*** Materials provided Section Begins ***

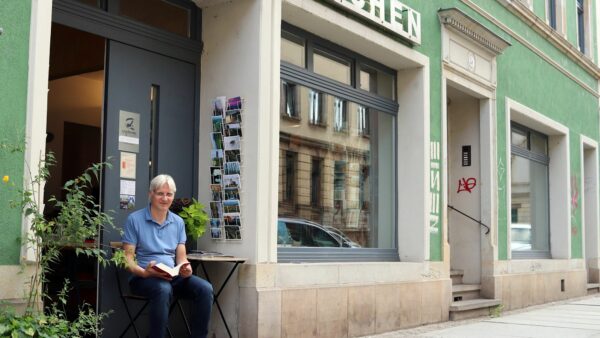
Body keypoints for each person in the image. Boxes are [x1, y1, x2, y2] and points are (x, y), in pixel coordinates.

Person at [122, 174, 213, 338]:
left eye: (169, 194)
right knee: (163, 289)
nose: (165, 198)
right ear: (151, 194)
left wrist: (186, 269)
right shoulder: (134, 220)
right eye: (160, 193)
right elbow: (127, 259)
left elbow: (181, 257)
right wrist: (144, 272)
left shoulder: (178, 222)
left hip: (172, 276)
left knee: (205, 289)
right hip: (144, 278)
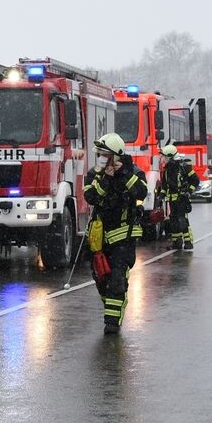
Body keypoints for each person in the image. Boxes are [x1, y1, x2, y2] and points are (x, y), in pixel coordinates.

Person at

*** Materials provided Section Ends ***

* What you will do: Write the lines out again exactly, beginning at the one containing "left shoulder: (178, 222)" and ending with the last line of the entries, but without any pictures.

* Solution to the exercise:
left shoulder: (178, 222)
left hip: (172, 276)
left knee: (205, 289)
right hip: (144, 278)
Body keypoints for each person in the image. Boxes are [x1, y1, x2, y2] and points are (x, y), in pixel coordinates.

Person at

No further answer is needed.